O avanço da vacinação no Rio Grande do Sul apenas se dá quando governo do Estado e prefeituras decidem, em reunião, que há doses o suficiente para incluir novos grupos, o que reduz o risco de decisões individuais e risco de falta de vacinas, afirma Diego Espíndola, secretário-executivo do Conselho de Secretários Municipais do Rio Grande do Sul (Cosems-RS).
— No Brasil, alguns municípios e Estados usaram segunda dose como primeira, e há esse descompasso. Mas, no Rio Grande do Sul, só pactuamos (entramos em acordo) para avançar se há nota técnica do Ministério da Saúde dizendo quantas vacinas virão. A pactuação dá o número de primeiras e segundas doses do município. Se ele não seguir o que foi decidido, será responsabilizado pela falta de doses lá na ponta — diz.
Questionado se a maior demanda de Pfizer por adolescentes, crianças e idosos não pode provocar falta do imunizante para adultos, Espíndola afirma que o Estado já vem deixado de usar doses do laboratório norte-americano para a primeira aplicação de adultos em detrimento da AstraZeneca e CoronaVac.
— Nós já priorizamos a Pfizer para adolescentes e reforço de idosos. Vamos sempre priorizar quem tiver mais risco. Eventual falta de doses ocorre muitas vezes porque o Ministério da Saúde não se organizou. Tudo o que o Ministério anuncia, o Rio Grande do Sul segue — observa.
Futuro nebuloso
Para o ex-diretor da Anvisa Januário Montone, a despeito do gradual consenso de que a população precisará de terceira dose nos próximos meses, não há movimento do Ministério da Saúde em firmar acordos para novos lotes de vacinas para o ano que vem. Israel, por exemplo, já se movimenta para, inclusive, garantir a quarta aplicação de seus habitantes.
— Estamos repetindo neste ano o erro crasso de planejamento que cometemos em 2020, que é não fazer a contratação antecipada de vacinas. O mundo todo sabe que vai ser preciso terceira dose em algum momento — diz.
O receio é compartilhado por Carla Domingues, ex-coordenadora do PNI, para quem o país deve avaliar agora a necessidade de doses para o ano que vem.
— Com certeza, agora é o momento de planejamento. O Brasil precisará fazer uma priorização no ano que vem — diz.
O Ministério da Saúde não respondeu aos questionamentos da reportagem.
O que dizem fornecedores de vacina
Contatada pela reportagem, a Pfizer afirma, por e-mail, que “reafirma seu compromisso com o Brasil para a entrega de 200 milhões de doses da nossa vacina até o final de 2021 conforme cronograma estimado em contrato, que considera 100 milhões de doses entregues até o final do 3º trimestre, e outras 100 milhões durante o 4º trimestre”. Questionada se está em tratativas com o governo brasileiro para a venda de mais vacinas, a Pfizer diz que não discute negociações em andamento.

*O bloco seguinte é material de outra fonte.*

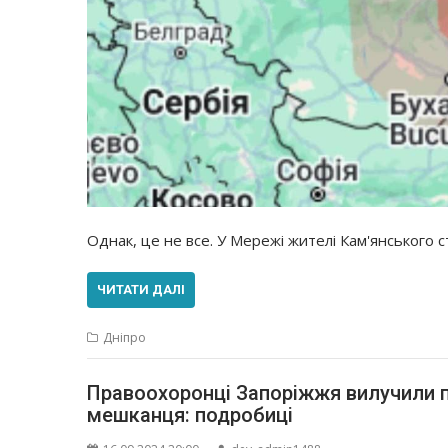
Однак, це не все. У Мережі жителі Кам'янського
ЧИТАТИ ДАЛІ
Дніпро
Правоохоронці Запоріжжя вилучили п
мешканця: подробиці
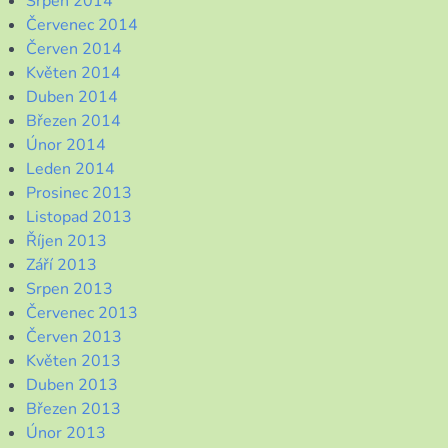
Srpen 2014
Červenec 2014
Červen 2014
Květen 2014
Duben 2014
Březen 2014
Únor 2014
Leden 2014
Prosinec 2013
Listopad 2013
Říjen 2013
Září 2013
Srpen 2013
Červenec 2013
Červen 2013
Květen 2013
Duben 2013
Březen 2013
Únor 2013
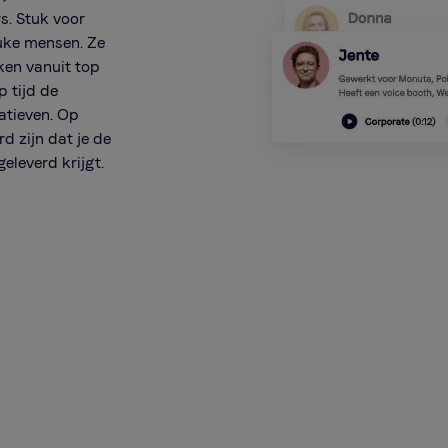
s. Stuk voor
euke mensen. Ze
ken vanuit top
p tijd de
tatieven. Op
d zijn dat je de
eleverd krijgt.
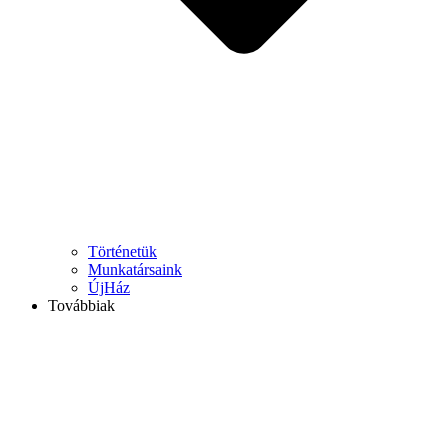
Történetük
Munkatársaink
ÚjHáz
Továbbiak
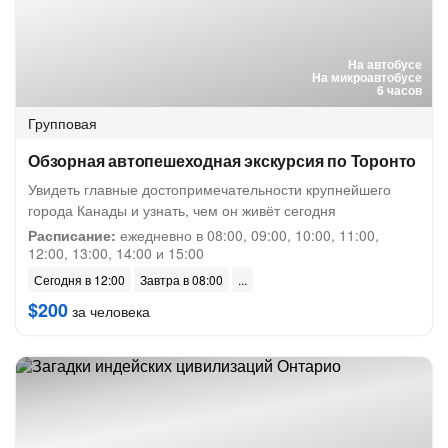
На автобусе
На микроавтобусе
6 часов
Групповая
Обзорная автопешеходная экскурсия по Торонто
Увидеть главные достопримечательности крупнейшего
города Канады и узнать, чем он живёт сегодня
Расписание:
ежедневно в 08:00, 09:00, 10:00, 11:00,
12:00, 13:00, 14:00 и 15:00
Сегодня в 12:00
Завтра в 08:00
$200
за человека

A Fiocruz afirmou, por e-mail, que as vacinas já entregues e a previsão para este mês de cerca de 15 milhões de vacinas “não indica escassez de vacinas para aplicação da segunda dose”. A instituição também destaca que é responsável pela produção e entrega das vacinas ao Ministério da Saúde, que as distribui para os Estados e estes aos municípios, “cabendo aos gestores a decisão sobre o uso das doses”.
Questionada sobre previsão de repasse nos próximos meses, a Fiocruz acrescenta que prazos são atualizados “de acordo com a chegada de novas remessas do Ingrediente Farmacêutico Ativo” e que a instituição permanece “com capacidade de produção superior à de disponibilização do IFA importado e aguarda a chegada de novos lotes ainda este mês”.
O Instituto Butantan informa que já entregou todas as 100 milhões de doses de CoronaVac contratadas pelo Ministério da Saúde para 2021 e que não tem previsão de quando fará nova solicitação à Agência Nacional de Vigilância Sanitária (Anvisa) para uso do imunizante em crianças e adolescentes. Para um segundo pedido, diz a assessoria de comunicação, é preciso aguardar dados de estudos conduzidos na China. A Janssen não respondeu aos questionamentos da reportagem.